# What you should do
Return each entry word for word and skip its pictures.

[Dataset entries]
- - - - -

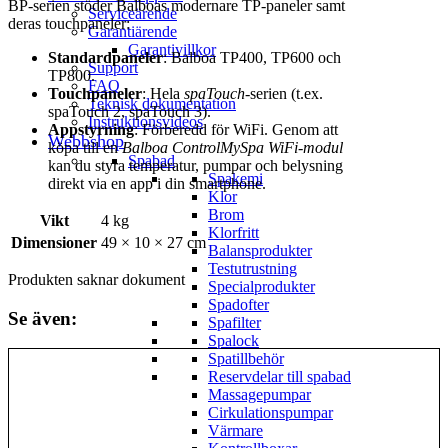
BP-serien stöder Balboas modernare TP-paneler samt
Serviceärende
deras touchpaneler:
Garantiärende
Garantivillkor
Standardpaneler
:
Balboa TP400
,
TP600
och
Support
TP800
.
FAQ
Touchpaneler
: Hela
spaTouch
-serien (t.ex.
Teknisk dokumentation
spaTouch 2, spaTouch 3).
Instruktionsvideos
Appstyrning
: Förberedd för WiFi. Genom att
Webbshop
köpa till en
Balboa ControlMySpa WiFi-modul
Spabad
kan du styra temperatur, pumpar och belysning
Spakemi
direkt via en app i din smartphone.
Klor
Brom
Vikt
4 kg
Klorfritt
Dimensioner
49 × 10 × 27 cm
Balansprodukter
Testutrustning
Produkten saknar dokument
Specialprodukter
Spadofter
Se även:
Spafilter
Spalock
Spatillbehör
Reservdelar till spabad
Massagepumpar
Cirkulationspumpar
Värmare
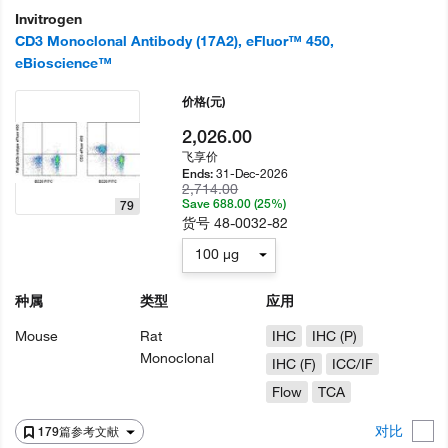
Invitrogen
CD3 Monoclonal Antibody (17A2), eFluor™ 450,
eBioscience™
价格
(元)
2,026.00
飞享价
31-Dec-2026
Ends:
2,714.00
Save 688.00 (25%)
79
货号
48-0032-82
100 µg
种属
类型
应用
Mouse
Rat
IHC
IHC (P)
Monoclonal
IHC (F)
ICC/IF
Flow
TCA
对比
179篇参考文献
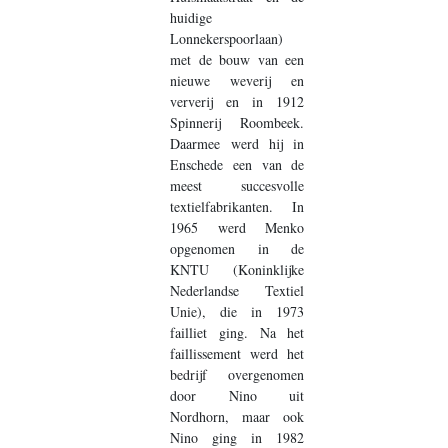
huidige
Lonnekerspoorlaan)
met de bouw van een
nieuwe weverij en
ververij en in 1912
Spinnerij Roombeek.
Daarmee werd hij in
Enschede een van de
meest succesvolle
textielfabrikanten. In
1965 werd Menko
opgenomen in de
KNTU (Koninklijke
Nederlandse Textiel
Unie), die in 1973
failliet ging. Na het
faillissement werd het
bedrijf overgenomen
door Nino uit
Nordhorn, maar ook
Nino ging in 1982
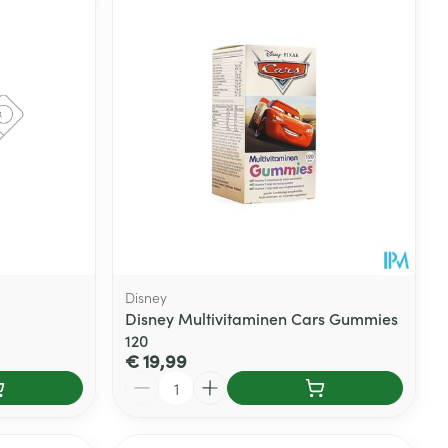
je
Badkamer
Bed
ng zon
Doorliggen - decubitis
Toon meer
ie
Urinewegen
id, spanning
Stoppen met roken
 en intieme
Gezichtsreiniging -
ontschminken
n Orthopedie
Instrumenten
sche
n anticonceptie
Reinigingsmelk, - crème, -
Anti tumor middelen
Disney
olie en gel
Disney Multivitaminen Cars Gummies
jn
120
Tonic - lotion
zorging
€ 19,99
Anesthesie
Micellair water
Aantal
Specifiek voor de ogen
t
ie
Diverse geneesmiddelen
Toon meer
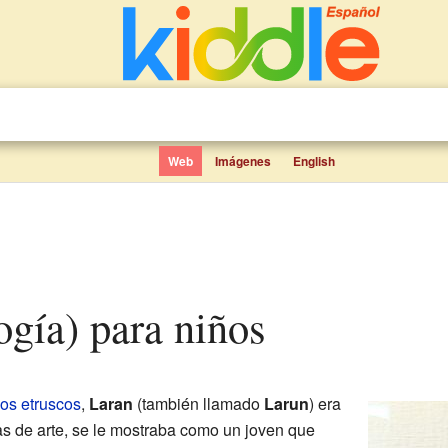
Web
Imágenes
English
logía) para niños
los etruscos
,
Laran
(también llamado
Larun
) era
as de arte, se le mostraba como un joven que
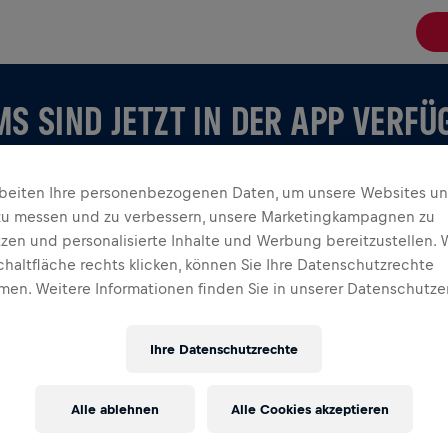
S SIND JETZT IN DER APP VERF
rbeiten Ihre personenbezogenen Daten, um unsere Websites u
zu messen und zu verbessern, unsere Marketingkampagnen zu
tzen und personalisierte Inhalte und Werbung bereitzustellen. 
chaltfläche rechts klicken, können Sie Ihre Datenschutzrechte
en. Weitere Informationen finden Sie in unserer Datenschutze
 ANSEHEN
st oder dein eigenes erstellst, entdecke alles über
Ihre Datenschutzrechte
 verfolgt euer Leaderboard und feiert gemeinsam.
Alle ablehnen
Alle Cookies akzeptieren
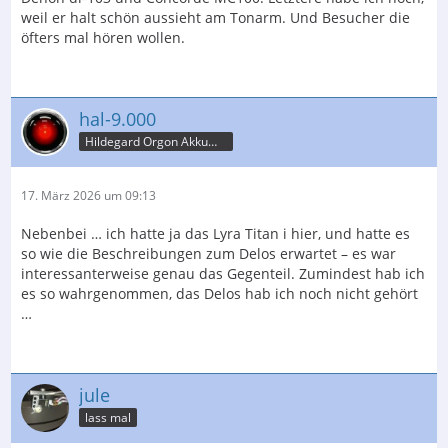
weil er halt schön aussieht am Tonarm. Und Besucher die
öfters mal hören wollen.
hal-9.000
Hildegard Orgon Akkumulator
17. März 2026 um 09:13
Nebenbei … ich hatte ja das Lyra Titan i hier, und hatte es
so wie die Beschreibungen zum Delos erwartet – es war
interessanterweise genau das Gegenteil. Zumindest hab ich
es so wahrgenommen, das Delos hab ich noch nicht gehört
…
jule
lass mal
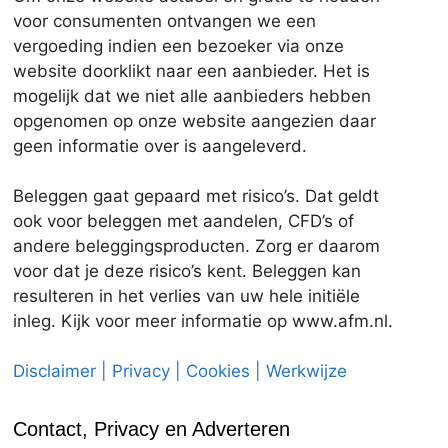
voor consumenten ontvangen we een
vergoeding indien een bezoeker via onze
website doorklikt naar een aanbieder. Het is
mogelijk dat we niet alle aanbieders hebben
opgenomen op onze website aangezien daar
geen informatie over is aangeleverd.
Beleggen gaat gepaard met risico’s. Dat geldt
ook voor beleggen met aandelen, CFD’s of
andere beleggingsproducten. Zorg er daarom
voor dat je deze risico’s kent. Beleggen kan
resulteren in het verlies van uw hele initiële
inleg. Kijk voor meer informatie op www.afm.nl.
Disclaimer | Privacy | Cookies | Werkwijze
Contact, Privacy en Adverteren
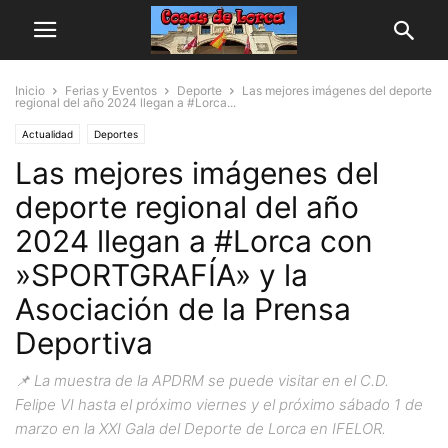
Inicio
Ferias y Eventos
Deporte
Las mejores imágenes del deporte
regional del año 2024 llegan a #Lorca...
Actualidad
Deportes
Las mejores imágenes del
deporte regional del año
2024 llegan a #Lorca con
»SPORTGRAFÍA» y la
Asociación de la Prensa
Deportiva
📌 La muestra de la APDRM se puede visitar en el C.D.
Felipe VI hasta el próximo viernes y el próximo sábado 1 de
marzo en la XXI Gala del Deporte de Lorca en IFELOR.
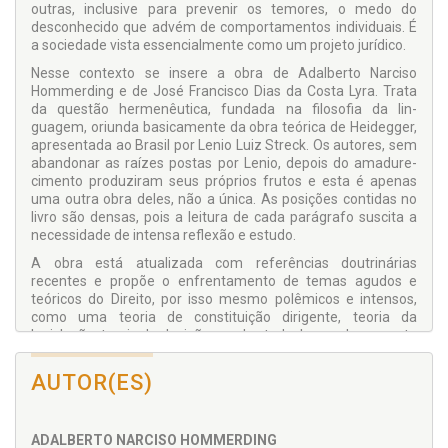
outras, inclusive para prevenir os temores, o medo do
desconhecido que advém de comportamentos individuais. É
a so­ciedade vista essencialmente como um projeto jurídico.
Nesse contexto se insere a obra de Adalberto Narciso
Hommerding e de José Francisco Dias da Costa Lyra. Trata
da questão hermenêutica, fundada na filosofia da lin­
guagem, oriunda basicamente da obra teórica de Heidegger,
apresentada ao Brasil por Lenio Luiz Streck. Os autores, sem
abandonar as raízes postas por Lenio, depois do amadure­
cimento produziram seus próprios frutos e esta é apenas
uma outra obra deles, não a única. As posições contidas no
livro são densas, pois a leitura de cada parágrafo suscita a
necessidade de intensa reflexão e estudo.
A obra está atualizada com referências doutrinárias
recentes e propõe o enfrentamento de temas agudos e
teóricos do Direito, por isso mesmo polêmicos e intensos,
como uma teoria de constituição dirigente, teoria da
legislação, teoria da decisão e, sobretudo, busca da resposta
correta em Direito, que se caracteriza como a resposta
constitucional correta, o direito como integridade.
AUTOR(ES)
Texto extraído e adaptado do prefácio contido nesta
obra, de autoria do Professor Doutor Diógenes Vicente
Hassan Ribeiro, Desembarga­dor do Tribunal de Justiça
ADALBERTO NARCISO HOMMERDING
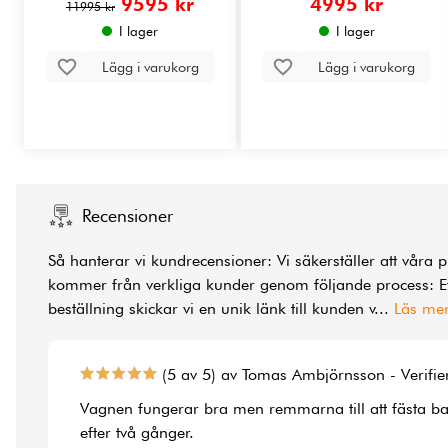
9595 kr
4995 kr
11995 kr
I lager
I lager
Lägg i varukorg
Lägg i varukorg
Recensioner
Så hanterar vi kundrecensioner: Vi säkerställer att våra 
kommer från verkliga kunder genom följande process: Ef
beställning skickar vi en unik länk till kunden v
...
Läs me
(5 av 5) av Tomas Ambjörnsson - Verifi
Vagnen fungerar bra men remmarna till att fästa b
efter två gånger.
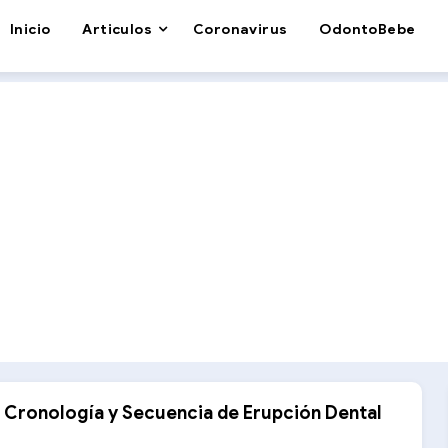
Inicio
Articulos
Coronavirus
OdontoBebe
e Cronología y Secuencia de Erupción Dental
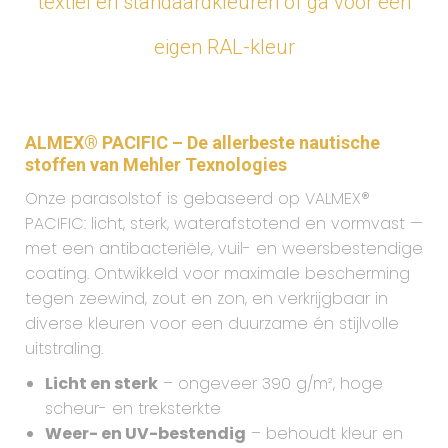
textiel en standaardkleuren of ga voor een
eigen RAL-kleur
ALMEX® PACIFIC – De allerbeste nautische
stoffen van Mehler Texnologies
Onze parasolstof is gebaseerd op VALMEX®
PACIFIC: licht, sterk, waterafstotend en vormvast —
met een antibacteriële, vuil- en weersbestendige
coating. Ontwikkeld voor maximale bescherming
tegen zeewind, zout en zon, en verkrijgbaar in
diverse kleuren voor een duurzame én stijlvolle
uitstraling.
Licht en sterk
– ongeveer 390 g/m², hoge
scheur- en treksterkte
Weer- en UV-bestendig
– behoudt kleur en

- - - - -

# Completed task
BP-serien stöder Balboas modernare TP-paneler samt
Serviceärende
deras touchpaneler:
Garantiärende
Garantivillkor
Standardpaneler
:
Balboa TP400
,
TP600
och
Support
TP800
.
FAQ
Touchpaneler
: Hela
spaTouch
-serien (t.ex.
Teknisk dokumentation
spaTouch 2, spaTouch 3).
Instruktionsvideos
Appstyrning
: Förberedd för WiFi. Genom att
Webbshop
köpa till en
Balboa ControlMySpa WiFi-modul
Spabad
kan du styra temperatur, pumpar och belysning
Spakemi
direkt via en app i din smartphone.
Klor
Brom
Vikt
4 kg
Klorfritt
Dimensioner
49 × 10 × 27 cm
Balansprodukter
Testutrustning
Produkten saknar dokument
Specialprodukter
Spadofter
Se även:
Spafilter
Spalock
Spatillbehör
Reservdelar till spabad
Massagepumpar
Cirkulationspumpar
Värmare
Invitrogen
CD3 Monoclonal Antibody (17A2), eFluor™ 450,
eBioscience™
价格
(元)
2,026.00
飞享价
31-Dec-2026
Ends:
2,714.00
Save 688.00 (25%)
79
货号
48-0032-82
100 µg
种属
类型
应用
Mouse
Rat
IHC
IHC (P)
Monoclonal
IHC (F)
ICC/IF
Flow
TCA
对比
179篇参考文献
huidige
Lonnekerspoorlaan)
met de bouw van een
nieuwe weverij en
ververij en in 1912
Spinnerij Roombeek.
Daarmee werd hij in
Enschede een van de
meest succesvolle
textielfabrikanten. In
1965 werd Menko
opgenomen in de
KNTU (Koninklijke
Nederlandse Textiel
Unie), die in 1973
failliet ging. Na het
faillissement werd het
bedrijf overgenomen
door Nino uit
Nordhorn, maar ook
Nino ging in 1982
je
Badkamer
Bed
ng zon
Doorliggen - decubitis
Toon meer
ie
Urinewegen
id, spanning
Stoppen met roken
 en intieme
Gezichtsreiniging -
ontschminken
n Orthopedie
Instrumenten
sche
n anticonceptie
Reinigingsmelk, - crème, -
Anti tumor middelen
Disney
olie en gel
Disney Multivitaminen Cars Gummies
jn
120
Tonic - lotion
zorging
€ 19,99
Anesthesie
Micellair water
Aantal
Specifiek voor de ogen
t
ie
Diverse geneesmiddelen
Toon meer
Web
Imágenes
English
logía) para niños
los etruscos
,
Laran
(también llamado
Larun
) era
as de arte, se le mostraba como un joven que
S SIND JETZT IN DER APP VERF
rbeiten Ihre personenbezogenen Daten, um unsere Websites u
zu messen und zu verbessern, unsere Marketingkampagnen zu
tzen und personalisierte Inhalte und Werbung bereitzustellen. 
chaltfläche rechts klicken, können Sie Ihre Datenschutzrechte
en. Weitere Informationen finden Sie in unserer Datenschutze
 ANSEHEN
st oder dein eigenes erstellst, entdecke alles über
Ihre Datenschutzrechte
 verfolgt euer Leaderboard und feiert gemeinsam.
Alle ablehnen
Alle Cookies akzeptieren
weil er halt schön aussieht am Tonarm. Und Besucher die
öfters mal hören wollen.
hal-9.000
Hildegard Orgon Akkumulator
17. März 2026 um 09:13
Nebenbei … ich hatte ja das Lyra Titan i hier, und hatte es
so wie die Beschreibungen zum Delos erwartet – es war
interessanterweise genau das Gegenteil. Zumindest hab ich
es so wahrgenommen, das Delos hab ich noch nicht gehört
…
jule
lass mal
voor consumenten ontvangen we een
vergoeding indien een bezoeker via onze
website doorklikt naar een aanbieder. Het is
mogelijk dat we niet alle aanbieders hebben
opgenomen op onze website aangezien daar
geen informatie over is aangeleverd.
Beleggen gaat gepaard met risico’s. Dat geldt
ook voor beleggen met aandelen, CFD’s of
andere beleggingsproducten. Zorg er daarom
voor dat je deze risico’s kent. Beleggen kan
resulteren in het verlies van uw hele initiële
inleg. Kijk voor meer informatie op www.afm.nl.
Disclaimer | Privacy | Cookies | Werkwijze
Contact, Privacy en Adverteren
Inicio
Ferias y Eventos
Deporte
Las mejores imágenes del deporte
regional del año 2024 llegan a #Lorca...
Actualidad
Deportes
Las mejores imágenes del
deporte regional del año
2024 llegan a #Lorca con
»SPORTGRAFÍA» y la
Asociación de la Prensa
Deportiva
📌 La muestra de la APDRM se puede visitar en el C.D.
Felipe VI hasta el próximo viernes y el próximo sábado 1 de
marzo en la XXI Gala del Deporte de Lorca en IFELOR.
outras, inclusive para prevenir os temores, o medo do
desconhecido que advém de comportamentos individuais. É
a so­ciedade vista essencialmente como um projeto jurídico.
Nesse contexto se insere a obra de Adalberto Narciso
Hommerding e de José Francisco Dias da Costa Lyra. Trata
da questão hermenêutica, fundada na filosofia da lin­
guagem, oriunda basicamente da obra teórica de Heidegger,
apresentada ao Brasil por Lenio Luiz Streck. Os autores, sem
abandonar as raízes postas por Lenio, depois do amadure­
cimento produziram seus próprios frutos e esta é apenas
uma outra obra deles, não a única. As posições contidas no
livro são densas, pois a leitura de cada parágrafo suscita a
necessidade de intensa reflexão e estudo.
A obra está atualizada com referências doutrinárias
recentes e propõe o enfrentamento de temas agudos e
teóricos do Direito, por isso mesmo polêmicos e intensos,
como uma teoria de constituição dirigente, teoria da
legislação, teoria da decisão e, sobretudo, busca da resposta
correta em Direito, que se caracteriza como a resposta
constitucional correta, o direito como integridade.
AUTOR(ES)
Texto extraído e adaptado do prefácio contido nesta
obra, de autoria do Professor Doutor Diógenes Vicente
Hassan Ribeiro, Desembarga­dor do Tribunal de Justiça
ADALBERTO NARCISO HOMMERDING
9595 kr
4995 kr
11995 kr
I lager
I lager
Lägg i varukorg
Lägg i varukorg
Recensioner
Så hanterar vi kundrecensioner: Vi säkerställer att våra 
kommer från verkliga kunder genom följande process: Ef
beställning skickar vi en unik länk till kunden v
...
Läs me
(5 av 5) av Tomas Ambjörnsson - Verifi
Vagnen fungerar bra men remmarna till att fästa b
efter två gånger.
Inicio
Articulos
Coronavirus
OdontoBebe
e Cronología y Secuencia de Erupción Dental
textiel en standaardkleuren of ga voor een
eigen RAL-kleur
ALMEX® PACIFIC – De allerbeste nautische
stoffen van Mehler Texnologies
Onze parasolstof is gebaseerd op VALMEX®
PACIFIC: licht, sterk, waterafstotend en vormvast —
met een antibacteriële, vuil- en weersbestendige
coating. Ontwikkeld voor maximale bescherming
tegen zeewind, zout en zon, en verkrijgbaar in
diverse kleuren voor een duurzame én stijlvolle
uitstraling.
Licht en sterk
– ongeveer 390 g/m², hoge
scheur- en treksterkte
Weer- en UV-bestendig
– behoudt kleur en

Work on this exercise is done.